── EXERCISE INPUT

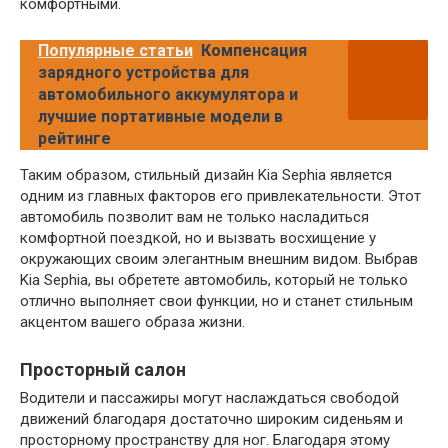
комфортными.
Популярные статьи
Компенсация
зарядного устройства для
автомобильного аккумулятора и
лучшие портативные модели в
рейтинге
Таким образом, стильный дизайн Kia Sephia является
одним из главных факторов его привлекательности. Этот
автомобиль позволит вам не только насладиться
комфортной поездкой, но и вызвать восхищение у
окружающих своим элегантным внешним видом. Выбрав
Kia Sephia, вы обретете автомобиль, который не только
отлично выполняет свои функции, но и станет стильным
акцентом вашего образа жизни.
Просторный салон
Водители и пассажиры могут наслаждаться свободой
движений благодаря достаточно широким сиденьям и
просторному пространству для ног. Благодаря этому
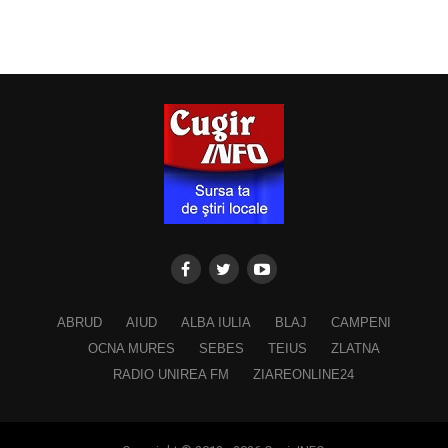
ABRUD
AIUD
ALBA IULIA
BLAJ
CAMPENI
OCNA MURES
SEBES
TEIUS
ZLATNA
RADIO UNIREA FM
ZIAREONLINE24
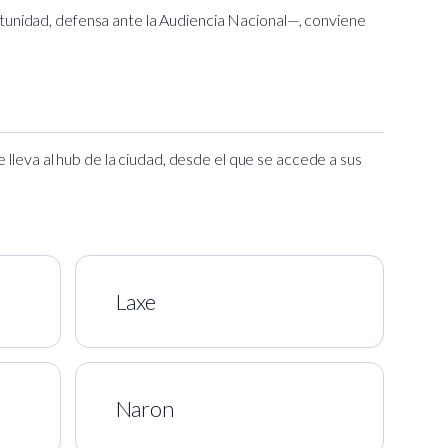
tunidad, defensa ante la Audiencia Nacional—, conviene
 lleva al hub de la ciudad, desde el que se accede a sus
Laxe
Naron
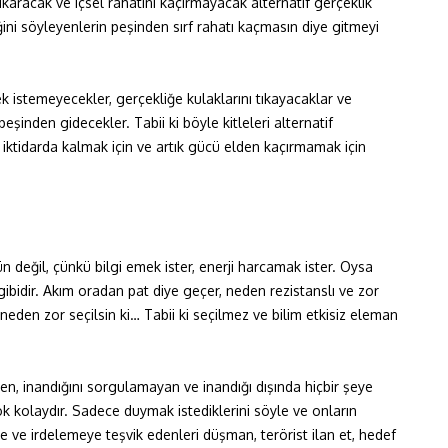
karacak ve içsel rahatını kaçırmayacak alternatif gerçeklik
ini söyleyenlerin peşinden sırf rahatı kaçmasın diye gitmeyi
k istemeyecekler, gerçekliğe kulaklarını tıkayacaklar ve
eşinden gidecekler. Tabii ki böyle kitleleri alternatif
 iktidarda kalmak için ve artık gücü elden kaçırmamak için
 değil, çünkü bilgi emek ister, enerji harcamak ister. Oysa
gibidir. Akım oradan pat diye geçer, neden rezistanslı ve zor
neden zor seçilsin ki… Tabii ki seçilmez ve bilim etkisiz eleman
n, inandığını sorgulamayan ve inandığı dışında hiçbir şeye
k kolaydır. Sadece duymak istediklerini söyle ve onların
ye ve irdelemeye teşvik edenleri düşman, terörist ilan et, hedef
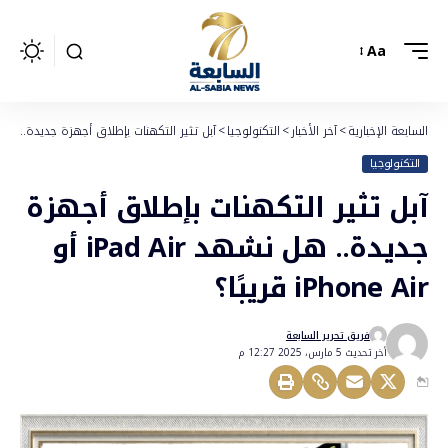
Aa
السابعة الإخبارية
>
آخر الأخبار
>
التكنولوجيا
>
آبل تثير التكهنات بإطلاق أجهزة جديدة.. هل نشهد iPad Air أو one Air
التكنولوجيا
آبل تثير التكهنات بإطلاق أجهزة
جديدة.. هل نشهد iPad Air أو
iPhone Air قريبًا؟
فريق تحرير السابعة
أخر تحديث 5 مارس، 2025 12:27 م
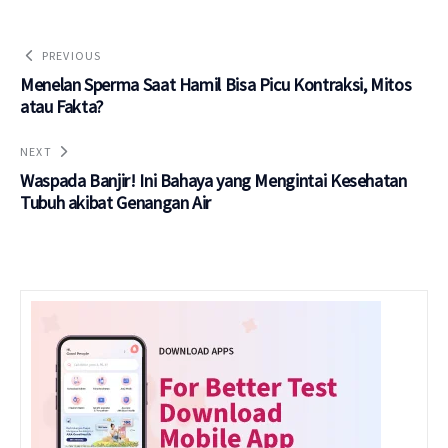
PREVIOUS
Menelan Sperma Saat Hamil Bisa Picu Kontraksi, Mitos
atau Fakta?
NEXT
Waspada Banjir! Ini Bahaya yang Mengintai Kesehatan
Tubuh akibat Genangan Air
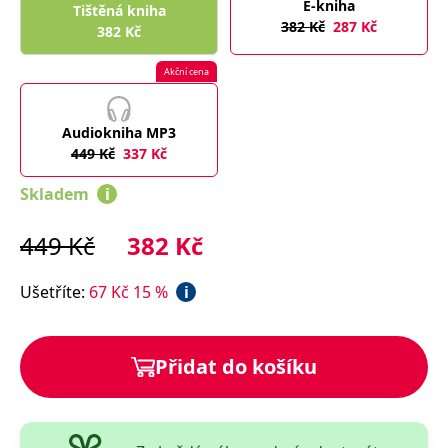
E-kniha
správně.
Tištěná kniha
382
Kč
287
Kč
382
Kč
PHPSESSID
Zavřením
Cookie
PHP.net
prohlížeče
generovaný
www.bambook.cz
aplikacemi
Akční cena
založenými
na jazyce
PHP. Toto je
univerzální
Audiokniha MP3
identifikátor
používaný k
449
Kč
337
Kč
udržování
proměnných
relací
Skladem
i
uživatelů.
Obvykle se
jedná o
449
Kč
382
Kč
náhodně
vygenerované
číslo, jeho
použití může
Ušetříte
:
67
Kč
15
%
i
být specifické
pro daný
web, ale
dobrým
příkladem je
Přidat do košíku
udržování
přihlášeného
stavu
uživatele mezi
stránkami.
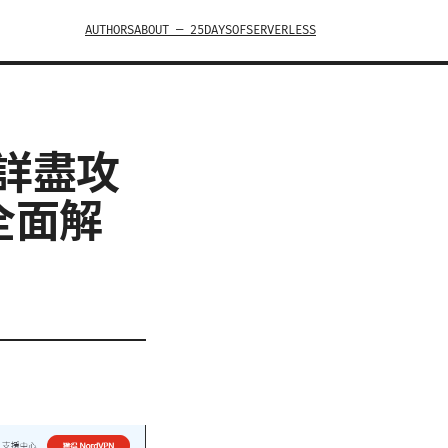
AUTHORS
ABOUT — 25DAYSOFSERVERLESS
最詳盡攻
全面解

────

The string "diye" may appear in lines of the entries above. Say how many such lines there are, as a number only.

RESULT
2